The Fund will, on the terms and subject to the conditions of the Offer, purchase an amount of Shares up to 35% of the Fund’s net assets that are tendered by Shareholders by 11:59 p.m., New York time, on Wednesday, April 26, 2023 (or if the Offer is extended, by any later Notice Due Date), and not cancelled (as provided in Section 6 below) prior to the Notice Due Date. The Fund reserves the right to extend, amend or cancel the Offer as described in Sections 4 and 8 below. The value of the Shares tendered for purchase will be their net asset value as of June 30, 2023 or, if the Offer is extended, as of any later Repurchase Date, payable as set out in Section 7. The determination of the net asset value of Shares as of the Repurchase Date is subject to adjustment based upon the results of the next annual audit of the Fund’s financial statements.
4. AMOUNT OF TENDER.
Subject to the limitations set out below, a Shareholder may tender all its Shares or a portion of its Shares. If a Shareholder tenders Shares in an amount that would cause the value of the Shareholder’s Shares to fall below the required minimum account balance of $50,000, the Board of Trustees reserves the right to reduce the amount to be purchased from such Shareholder so that the required minimum balance is maintained or to purchase all the Shareholder’s Shares in the Fund. The Offer is being made to all Shareholders of the Fund and is not conditioned on any minimum amount of Shares being tendered.

Stored data entries
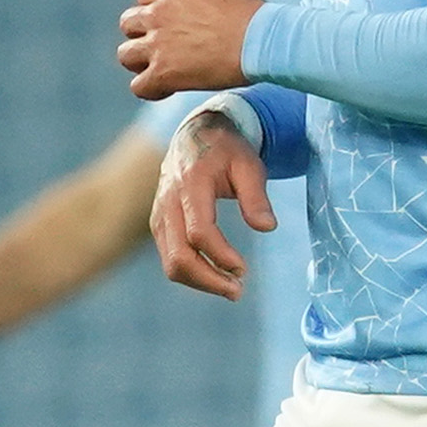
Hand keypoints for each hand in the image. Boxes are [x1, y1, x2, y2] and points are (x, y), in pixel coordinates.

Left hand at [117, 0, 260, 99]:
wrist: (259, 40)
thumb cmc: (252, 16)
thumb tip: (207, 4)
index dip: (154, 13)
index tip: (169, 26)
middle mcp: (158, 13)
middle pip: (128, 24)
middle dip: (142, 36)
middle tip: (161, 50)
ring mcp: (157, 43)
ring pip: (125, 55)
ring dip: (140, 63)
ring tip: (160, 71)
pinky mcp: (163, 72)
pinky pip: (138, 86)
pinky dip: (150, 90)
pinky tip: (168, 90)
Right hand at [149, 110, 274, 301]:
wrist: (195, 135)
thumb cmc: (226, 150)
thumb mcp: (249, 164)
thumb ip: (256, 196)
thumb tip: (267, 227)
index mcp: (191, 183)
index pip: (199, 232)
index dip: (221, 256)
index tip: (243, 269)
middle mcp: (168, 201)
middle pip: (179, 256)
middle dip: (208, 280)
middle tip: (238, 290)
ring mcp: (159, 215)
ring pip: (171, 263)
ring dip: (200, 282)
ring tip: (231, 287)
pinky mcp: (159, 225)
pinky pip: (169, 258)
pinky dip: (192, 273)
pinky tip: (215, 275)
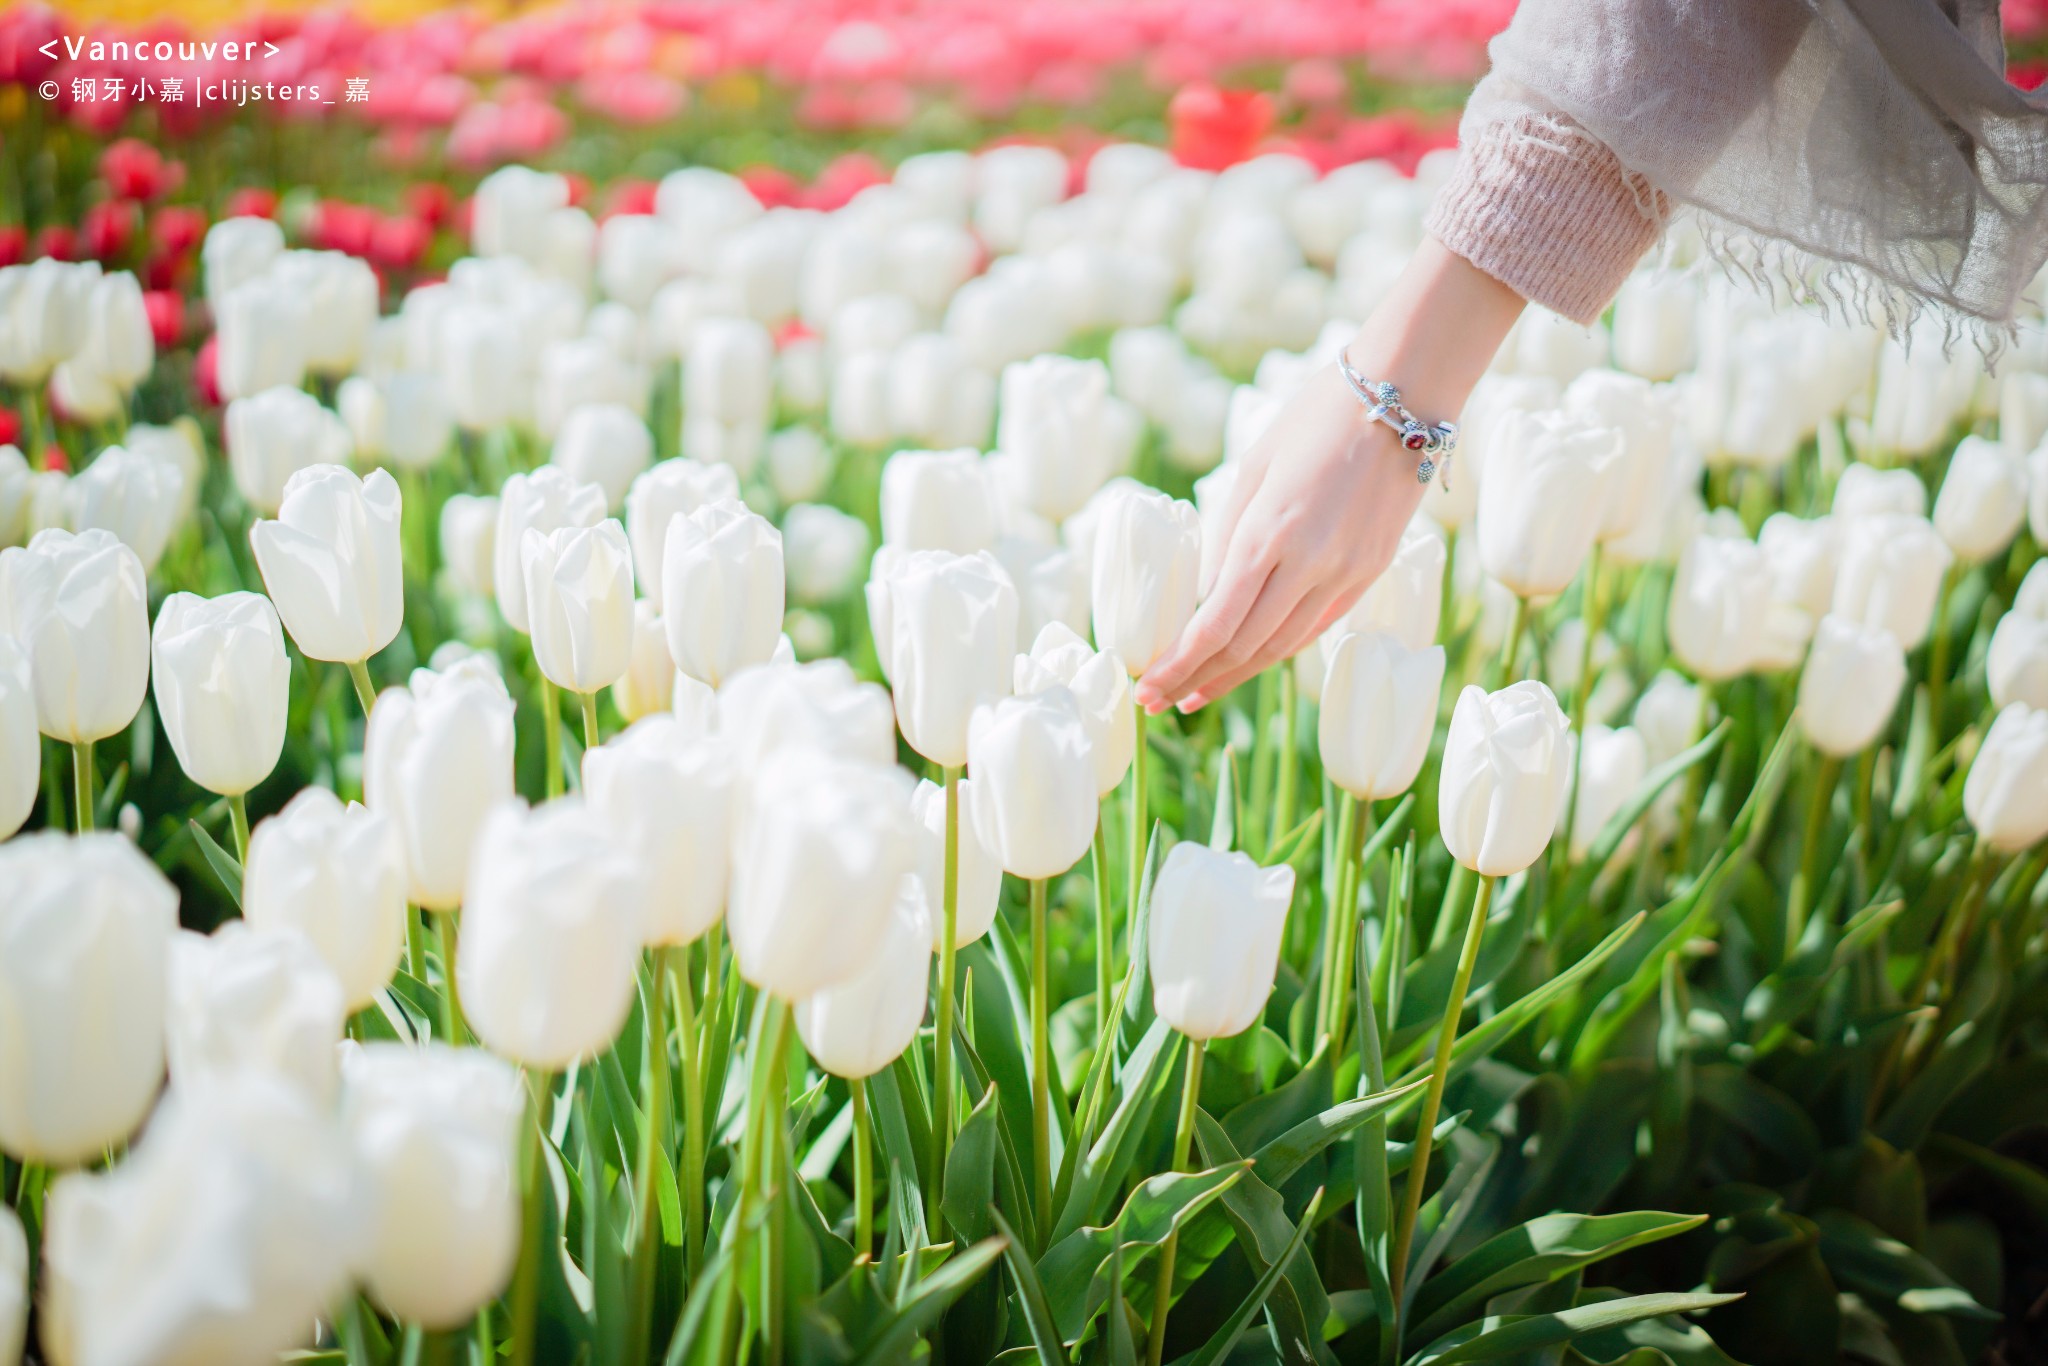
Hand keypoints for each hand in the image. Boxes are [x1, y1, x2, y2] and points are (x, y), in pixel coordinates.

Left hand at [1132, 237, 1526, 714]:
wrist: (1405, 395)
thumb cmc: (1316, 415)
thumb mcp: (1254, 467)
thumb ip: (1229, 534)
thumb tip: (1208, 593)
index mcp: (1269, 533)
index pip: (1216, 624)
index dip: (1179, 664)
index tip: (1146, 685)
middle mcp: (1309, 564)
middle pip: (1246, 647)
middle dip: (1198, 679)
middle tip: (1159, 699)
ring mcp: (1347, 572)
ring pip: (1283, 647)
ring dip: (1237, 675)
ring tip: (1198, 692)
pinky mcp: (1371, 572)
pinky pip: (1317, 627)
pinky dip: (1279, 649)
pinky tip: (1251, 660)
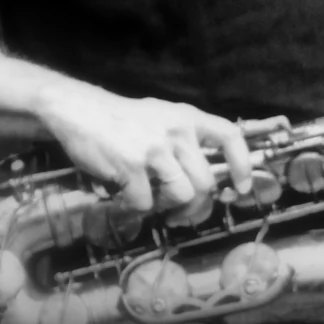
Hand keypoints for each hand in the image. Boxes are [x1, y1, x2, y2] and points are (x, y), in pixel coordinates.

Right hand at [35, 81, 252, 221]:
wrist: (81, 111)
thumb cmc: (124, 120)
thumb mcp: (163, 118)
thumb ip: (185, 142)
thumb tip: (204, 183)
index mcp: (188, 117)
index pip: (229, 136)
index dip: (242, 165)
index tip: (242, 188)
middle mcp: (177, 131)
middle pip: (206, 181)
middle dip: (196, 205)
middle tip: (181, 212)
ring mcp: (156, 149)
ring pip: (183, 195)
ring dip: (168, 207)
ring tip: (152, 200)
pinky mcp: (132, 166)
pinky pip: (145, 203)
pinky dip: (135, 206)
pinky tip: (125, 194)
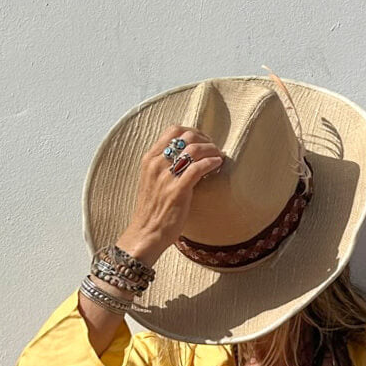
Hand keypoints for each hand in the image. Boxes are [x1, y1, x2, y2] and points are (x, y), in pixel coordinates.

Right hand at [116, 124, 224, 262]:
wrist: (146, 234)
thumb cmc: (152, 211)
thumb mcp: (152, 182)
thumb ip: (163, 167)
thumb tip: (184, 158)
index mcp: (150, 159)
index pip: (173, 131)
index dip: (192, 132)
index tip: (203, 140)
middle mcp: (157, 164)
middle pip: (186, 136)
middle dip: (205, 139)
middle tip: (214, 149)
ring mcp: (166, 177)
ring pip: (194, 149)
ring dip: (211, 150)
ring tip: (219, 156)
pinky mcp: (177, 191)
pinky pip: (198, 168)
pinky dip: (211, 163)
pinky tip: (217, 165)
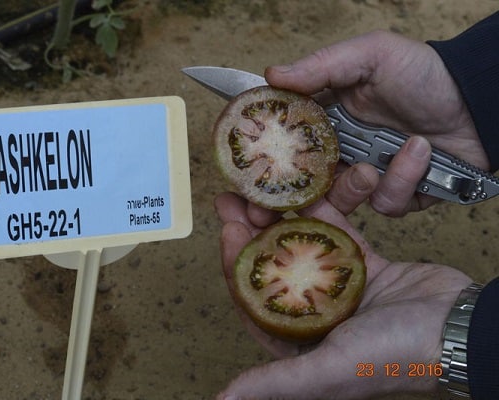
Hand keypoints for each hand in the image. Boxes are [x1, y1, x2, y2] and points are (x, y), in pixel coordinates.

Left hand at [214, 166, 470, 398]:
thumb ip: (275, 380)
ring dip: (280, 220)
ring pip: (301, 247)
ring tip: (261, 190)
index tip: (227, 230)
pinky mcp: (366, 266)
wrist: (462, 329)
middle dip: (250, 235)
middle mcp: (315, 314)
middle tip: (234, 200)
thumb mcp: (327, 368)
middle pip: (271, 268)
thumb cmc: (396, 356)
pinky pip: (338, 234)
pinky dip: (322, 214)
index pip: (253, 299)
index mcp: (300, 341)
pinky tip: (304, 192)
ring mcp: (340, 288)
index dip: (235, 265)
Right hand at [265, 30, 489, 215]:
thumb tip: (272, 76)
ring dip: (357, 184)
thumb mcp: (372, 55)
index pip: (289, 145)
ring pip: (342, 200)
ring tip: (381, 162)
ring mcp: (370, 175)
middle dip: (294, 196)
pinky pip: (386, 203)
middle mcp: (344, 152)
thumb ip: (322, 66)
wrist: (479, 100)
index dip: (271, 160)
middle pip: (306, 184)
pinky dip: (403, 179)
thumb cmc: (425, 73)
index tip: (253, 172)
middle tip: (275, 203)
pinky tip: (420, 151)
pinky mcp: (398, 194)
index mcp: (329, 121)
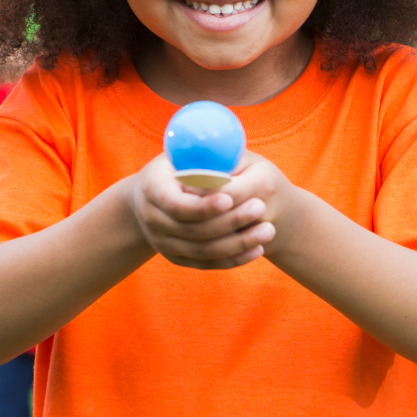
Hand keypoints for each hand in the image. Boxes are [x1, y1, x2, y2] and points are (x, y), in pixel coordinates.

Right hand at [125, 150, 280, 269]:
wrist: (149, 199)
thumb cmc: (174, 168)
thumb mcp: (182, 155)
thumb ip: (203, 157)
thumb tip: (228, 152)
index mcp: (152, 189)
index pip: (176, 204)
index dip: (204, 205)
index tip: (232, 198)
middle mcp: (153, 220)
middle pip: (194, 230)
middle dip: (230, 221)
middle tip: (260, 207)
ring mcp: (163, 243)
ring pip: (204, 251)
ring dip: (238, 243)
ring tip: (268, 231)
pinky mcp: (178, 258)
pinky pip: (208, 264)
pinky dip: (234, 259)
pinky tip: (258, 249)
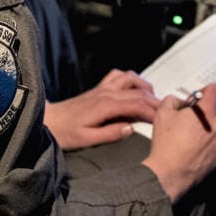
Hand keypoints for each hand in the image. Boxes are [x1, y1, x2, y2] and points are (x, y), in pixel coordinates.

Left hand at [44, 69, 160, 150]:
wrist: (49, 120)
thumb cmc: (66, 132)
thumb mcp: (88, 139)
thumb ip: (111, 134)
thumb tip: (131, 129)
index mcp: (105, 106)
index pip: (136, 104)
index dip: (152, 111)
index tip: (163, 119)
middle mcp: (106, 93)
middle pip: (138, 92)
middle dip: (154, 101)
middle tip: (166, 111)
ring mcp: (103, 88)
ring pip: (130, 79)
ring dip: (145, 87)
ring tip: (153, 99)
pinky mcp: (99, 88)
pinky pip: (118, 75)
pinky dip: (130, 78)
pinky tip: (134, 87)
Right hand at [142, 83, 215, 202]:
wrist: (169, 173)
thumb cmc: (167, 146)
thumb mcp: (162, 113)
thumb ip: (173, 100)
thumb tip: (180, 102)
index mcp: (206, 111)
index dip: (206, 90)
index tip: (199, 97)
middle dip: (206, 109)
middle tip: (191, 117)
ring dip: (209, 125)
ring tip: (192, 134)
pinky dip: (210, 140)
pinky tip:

Work instruction A:
Answer these questions using the tender offer excerpt:
(i) By what time and date must Shares be tendered if the Offer is not extended?
(ii) What is the required minimum account balance?
(iii) Up to what amount of Shares will the Fund purchase?
Work instruction B:
List every section number that the tender offer excerpt refers to.
Work instruction C:
Decide whether each statement agrees with the tender offer excerpt. Answer yes or no, and quote the words that decide it.
(i) The Offer depends on a minimum amount of Shares being tendered.
(ii) The net asset value of Shares as of the Repurchase Date may be adjusted after the next annual audit.
(iii) A Shareholder must tender all of its Shares or none.

Written solution A:
(i) By 11:59 p.m., New York time, on Wednesday, April 26, 2023.
(ii) $50,000.
(iii) Shares up to 35% of the Fund’s net assets.

Written solution B:
4, 6, 7, 8

Written solution C:
(i) No: "is not conditioned on any minimum amount of Shares being tendered"
(ii) Yes: "is subject to adjustment based upon the results of the next annual audit of the Fund’s financial statements"
(iii) No: "a Shareholder may tender all its Shares or a portion of its Shares"